**Your objective:** Your answer must be an exact transcription of every record below, with the pictures omitted.

**The records:**
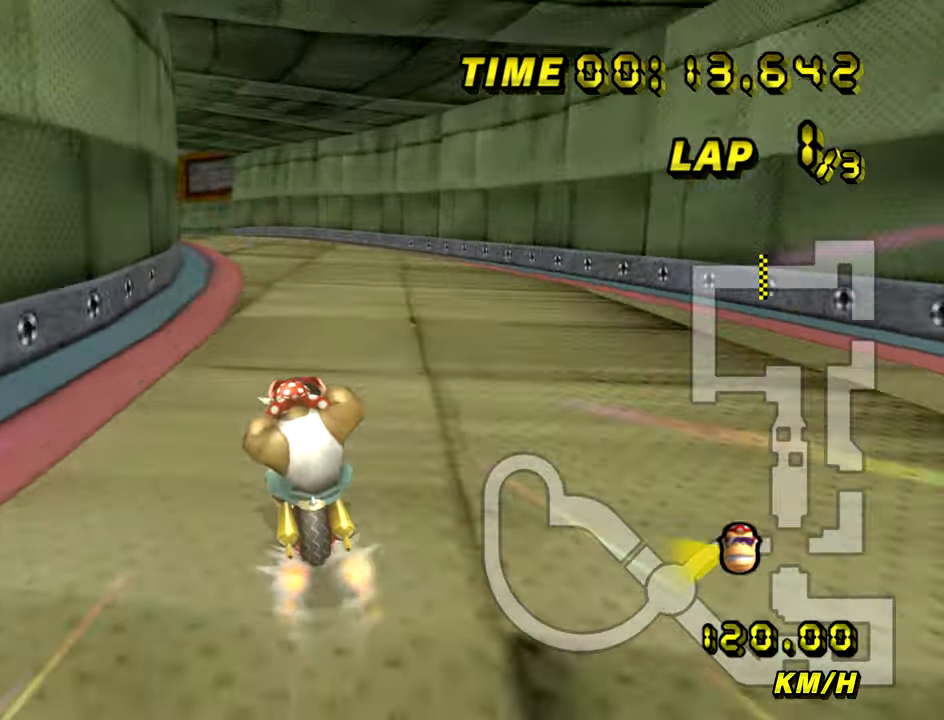
{"buttons": ["A"], "left_stick": "center", "events": [[267, "R1", "down"], [467, "R1", "up"], [467, "left_stick", "center"]]}
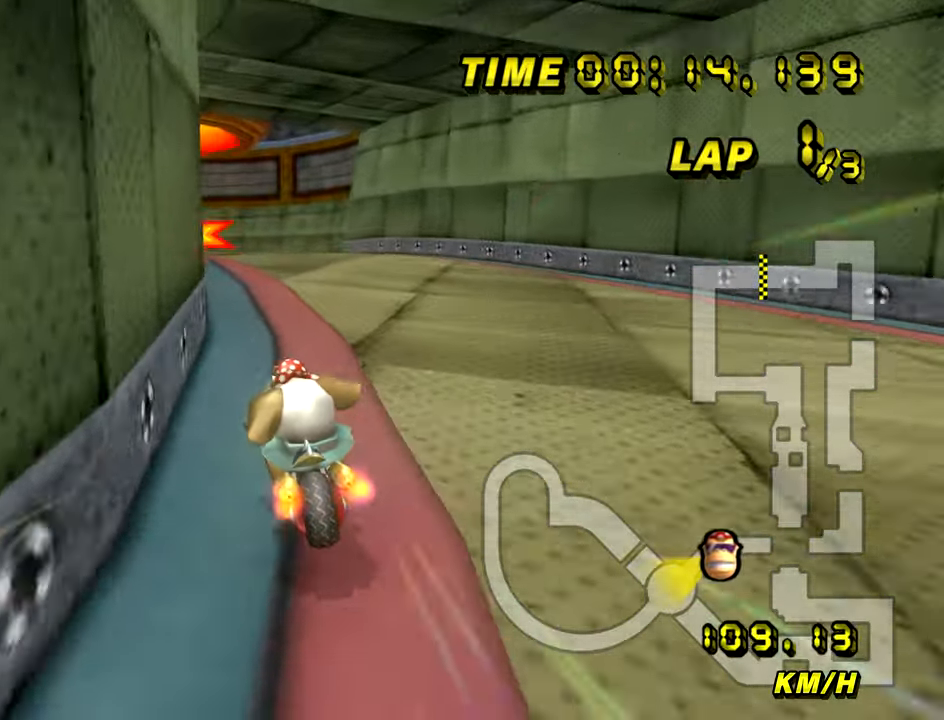
{"buttons": ["A"], "left_stick": "center", "events": []}
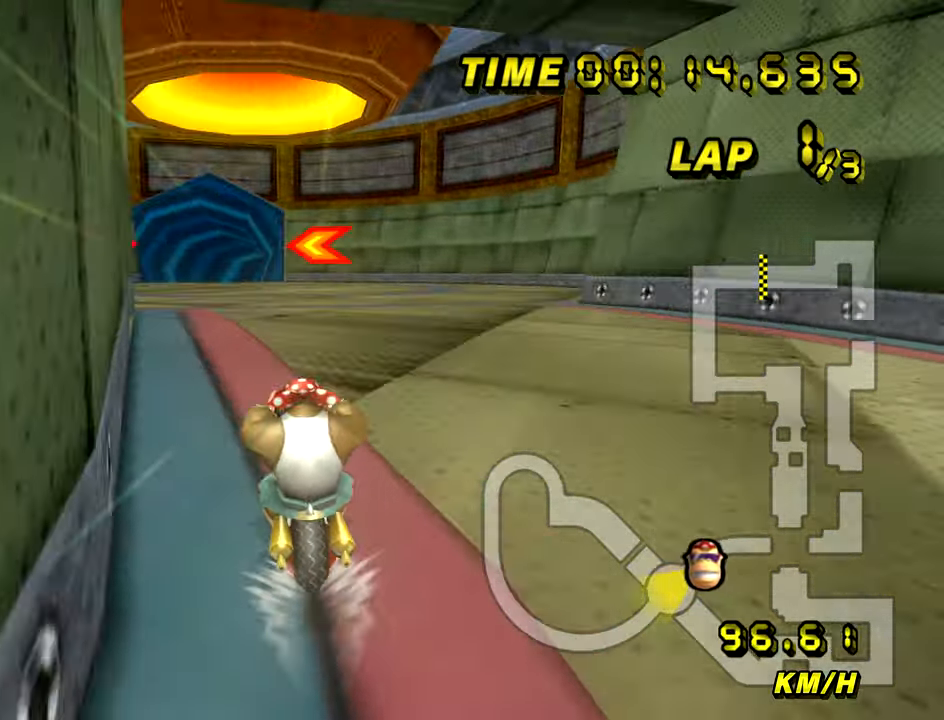
{"buttons": ["A"], "left_stick": "center", "events": []}
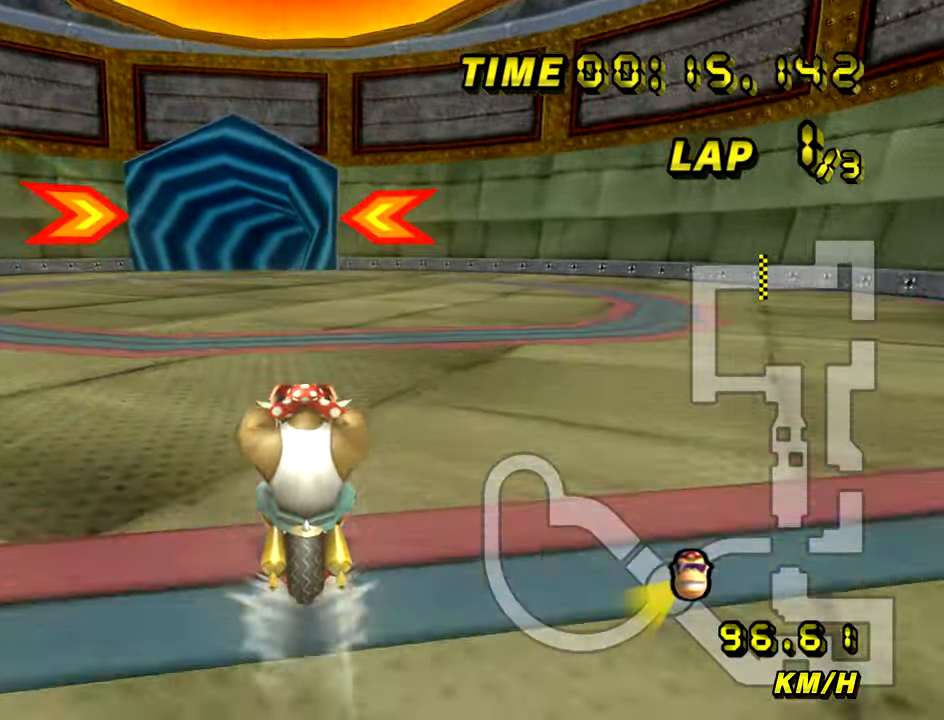
{"buttons": ["A"], "left_stick": "center", "events": []}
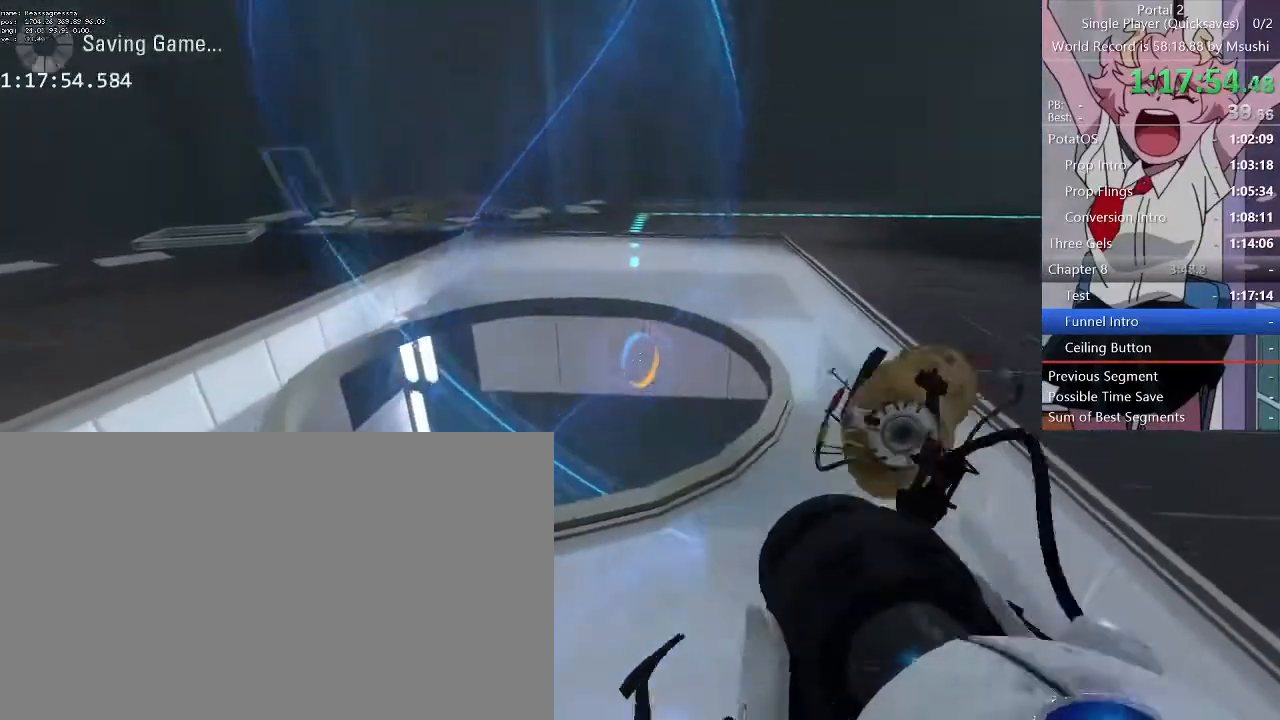
Gameplay with keyboard and mouse; each line is a JSON object with the keys and mouse buttons held at the frame after it. "events" lists presses ("down") and releases ("up") of "1", "2", "3", "4", "5", "a", "alt", "c", "ctrl", "d", "e", "f", "q", "r", "s", "shift", "space", "tab", "v", "w", "x", "z", "mouse_left", "mouse_middle", "mouse_right", "mouse_wheel_up" and "mouse_wheel_down" between this image and that frame as [ms after this image, input, new state], when the widget could be followed in between. "mouse_left", "mouse_middle", "mouse_right", "mouse_wheel_up", "mouse_wheel_down" = the "left", "middle", "right", "wheel_up", "wheel_down" buttons of the "mouse" list. No other keys are recorded. Mouse movement is not recorded.
{"keys": [], "mouse": [], "events": [[33, "mouse_left", "up"], [67, "a", "down"], [133, "a", "up"]]}
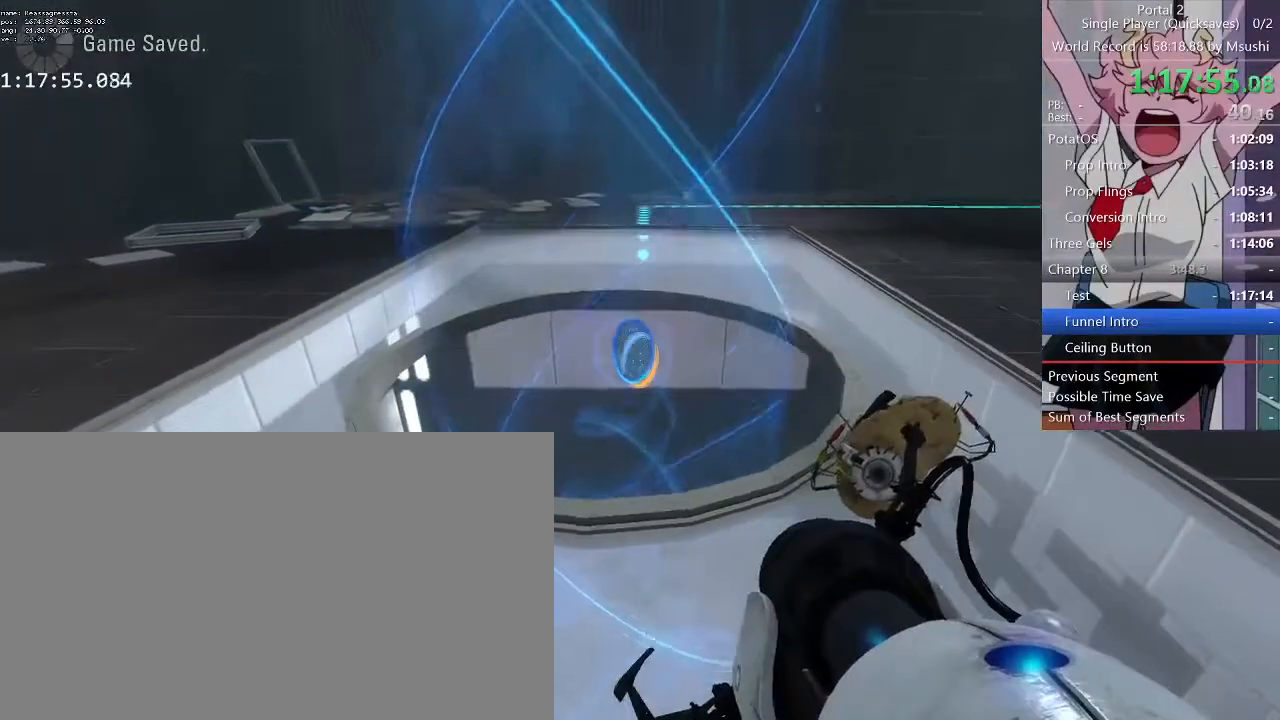
{"keys": [], "mouse": [], "events": [[67, "mouse_left", "down"], [133, "mouse_left", "up"], [333, "q", "down"], [433, "q", "up"]]}
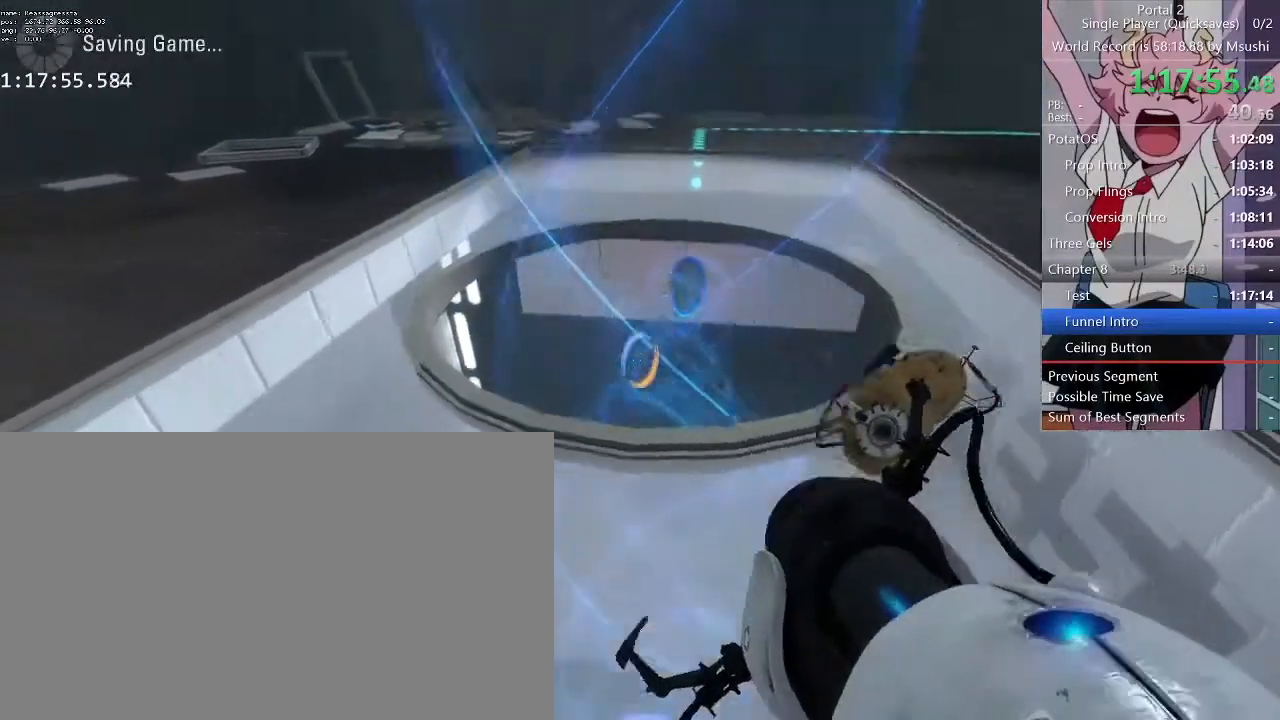
{"keys": ["w"], "mouse": [], "events": [[200, "w", "down"], [267, "w", "up"], [433, "w", "down"]]}
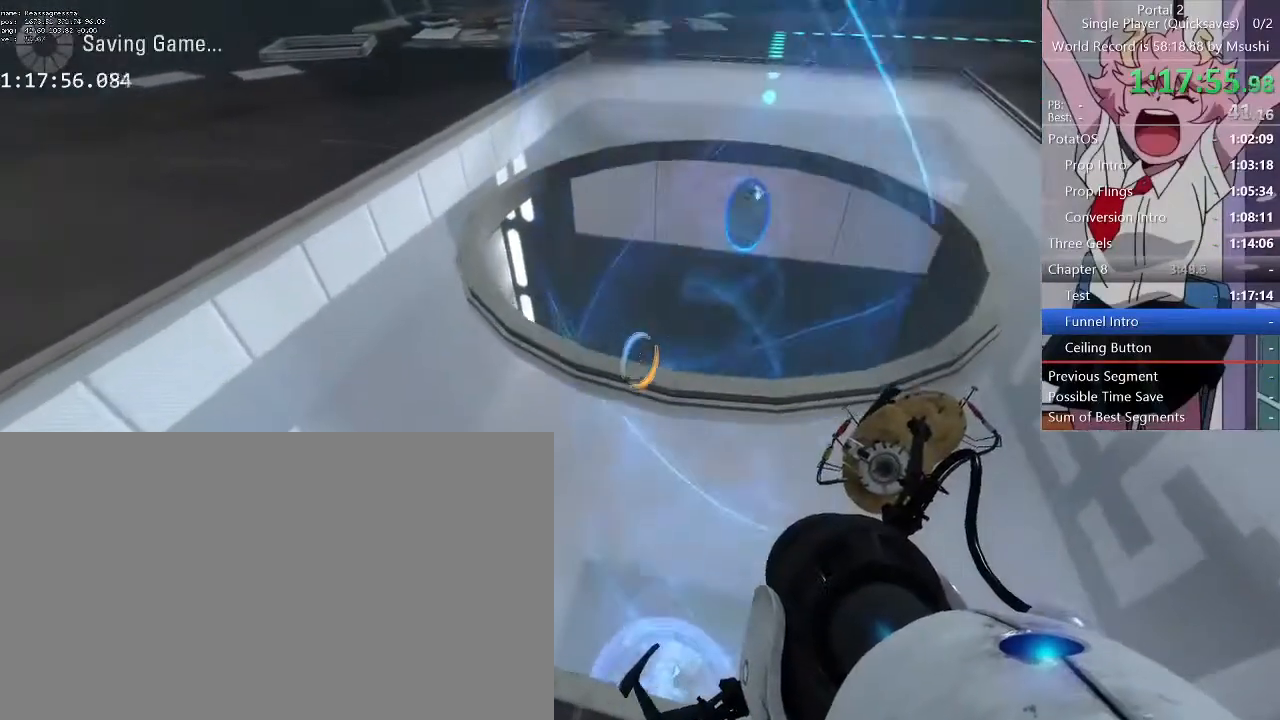
{"keys": [], "mouse": [], "events": [[33, "w", "up"], [400, "w", "down"], [500, "w", "up"]]}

**Completed exercise:**
{"buttons": ["A"], "left_stick": "center", "events": [[267, "R1", "down"], [467, "R1", "up"], [467, "left_stick", "center"]]}
{"buttons": ["A"], "left_stick": "center", "events": []}
{"buttons": ["A"], "left_stick": "center", "events": []}
{"buttons": ["A"], "left_stick": "center", "events": []}
Gameplay with keyboard and mouse; each line is a JSON object with the keys and mouse buttons held at the frame after it. "events" lists presses ("down") and releases ("up") of "1", "2", "3", "4", "5", "a", "alt", "c", "ctrl", "d", "e", "f", "q", "r", "s", "shift", "space", "tab", "v", "w", "x", "z", "mouse_left", "mouse_middle", "mouse_right", "mouse_wheel_up" and "mouse_wheel_down" between this image and that frame as [ms after this image, input, new state], when the widget could be followed in between. "mouse_left", "mouse_middle", "mouse_right", "mouse_wheel_up", "mouse_wheel_down" = the "left", "middle", "right", "wheel_up", "wheel_down" buttons of the "mouse" list. No other keys are recorded. Mouse movement is not recorded.
{"keys": [], "mouse": [], "events": [[33, "mouse_left", "up"], [67, "a", "down"], [133, "a", "up"]]}
{"keys": [], "mouse": [], "events": [[67, "mouse_left", "down"], [133, "mouse_left", "up"], [333, "q", "down"], [433, "q", "up"]]}
{"keys": ["w"], "mouse": [], "events": [[200, "w", "down"], [267, "w", "up"], [433, "w", "down"]]}
{"keys": [], "mouse": [], "events": [[33, "w", "up"], [400, "w", "down"], [500, "w", "up"]]}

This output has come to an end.